** Passage provided **
<<<<
The band was voted Best Jazz Act in various polls, while Percy Jones was voted Best Bassist and Robin Lumley Best new Keyboardist. By 1978 Lumley was much in demand as a producer and like Phil, took on a deputy, Peter Robinson, keyboard player from the Stanley Clarke Band, while new drummer Chuck Burghi came in from AI DiMeola's group. A live album "Livestock" was followed by a new studio album "Masques." (1978) This included Chuck on drums and was produced by Lumley.
After more American tours, Phil and Robin returned as full time players and recorded in most unusual fashion. Two versions of the same band recorded in the same studio - at the same time! This involved yet another dep drummer Mike Clarke, playing with Peter Robinson and Percy Jones.
>>>>
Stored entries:
<<<<
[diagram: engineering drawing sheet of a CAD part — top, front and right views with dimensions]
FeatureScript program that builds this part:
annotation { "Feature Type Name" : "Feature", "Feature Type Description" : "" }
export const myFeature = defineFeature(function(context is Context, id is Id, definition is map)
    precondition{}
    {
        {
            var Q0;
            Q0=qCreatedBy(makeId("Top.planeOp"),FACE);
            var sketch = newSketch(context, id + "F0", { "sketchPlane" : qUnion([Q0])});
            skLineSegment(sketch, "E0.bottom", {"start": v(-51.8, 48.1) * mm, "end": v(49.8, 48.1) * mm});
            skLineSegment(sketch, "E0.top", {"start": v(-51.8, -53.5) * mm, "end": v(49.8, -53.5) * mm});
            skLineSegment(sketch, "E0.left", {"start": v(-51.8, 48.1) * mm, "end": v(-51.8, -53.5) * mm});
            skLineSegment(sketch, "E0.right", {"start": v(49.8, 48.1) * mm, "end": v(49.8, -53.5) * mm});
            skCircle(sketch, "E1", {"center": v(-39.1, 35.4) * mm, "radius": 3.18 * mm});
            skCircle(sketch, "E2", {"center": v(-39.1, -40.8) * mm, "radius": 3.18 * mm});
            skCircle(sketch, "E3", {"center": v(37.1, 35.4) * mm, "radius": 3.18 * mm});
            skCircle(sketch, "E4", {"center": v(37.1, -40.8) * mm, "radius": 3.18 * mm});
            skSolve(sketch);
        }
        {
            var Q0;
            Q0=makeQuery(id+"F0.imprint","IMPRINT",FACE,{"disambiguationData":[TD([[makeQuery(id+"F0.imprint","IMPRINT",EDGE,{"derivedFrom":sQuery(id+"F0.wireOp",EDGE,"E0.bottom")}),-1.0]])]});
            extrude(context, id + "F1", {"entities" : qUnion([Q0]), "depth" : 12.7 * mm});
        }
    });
>>>>
** Problems to solve **
- A) Answer these questions from the passage about the band, one answer per line:
(i) Who was voted Best Bassist?
(ii) Who produced the studio album "Masques"?
(iii) Which dep drummer played with Peter Robinson and Percy Jones?
- B) Update the CAD dataset rows by replacing "Top.planeOp" with "Front.planeOp" and leaving everything else unchanged.

** Task-by-task outputs **
- A)
(i) Percy Jones
(ii) Robin Lumley
(iii) Mike Clarke

- B)
[diagram: engineering drawing sheet of a CAD part — top, front and right views with dimensions]
FeatureScript program that builds this part:
annotation { "Feature Type Name" : "Feature", "Feature Type Description" : "" }
export const myFeature = defineFeature(function(context is Context, id is Id, definition is map)
    precondition{}
    {
        {
            var Q0;
            Q0=qCreatedBy(makeId("Front.planeOp"),FACE);
            var sketch = newSketch(context, id + "F0", { "sketchPlane" : qUnion([Q0])});
            skLineSegment(sketch, "E0.bottom", {"start": v(-51.8, 48.1) * mm, "end": v(49.8, 48.1) * mm});
            skLineSegment(sketch, "E0.top", {"start": v(-51.8, -53.5) * mm, "end": v(49.8, -53.5) * mm});
            skLineSegment(sketch, "E0.left", {"start": v(-51.8, 48.1) * mm, "end": v(-51.8, -53.5) * mm});
            skLineSegment(sketch, "E0.right", {"start": v(49.8, 48.1) * mm, "end": v(49.8, -53.5) * mm});
            skCircle(sketch, "E1", {"center": v(-39.1, 35.4) * mm, "radius": 3.18 * mm});
            skCircle(sketch, "E2", {"center": v(-39.1, -40.8) * mm, "radius": 3.18 * mm});
            skCircle(sketch, "E3", {"center": v(37.1, 35.4) * mm, "radius": 3.18 * mm});
            skCircle(sketch, "E4", {"center": v(37.1, -40.8) * mm, "radius": 3.18 * mm});
            skSolve(sketch);
        }
        {
            var Q0;
            Q0=makeQuery(id+"F0.imprint","IMPRINT",FACE,{"disambiguationData":[TD([[makeQuery(id+"F0.imprint","IMPRINT",EDGE,{"derivedFrom":sQuery(id+"F0.wireOp",EDGE,"E0.bottom")}),-1.0]])]});
            extrude(context, id + "F1", {"entities" : qUnion([Q0]), "depth" : 12.7 * mm});
        }
    });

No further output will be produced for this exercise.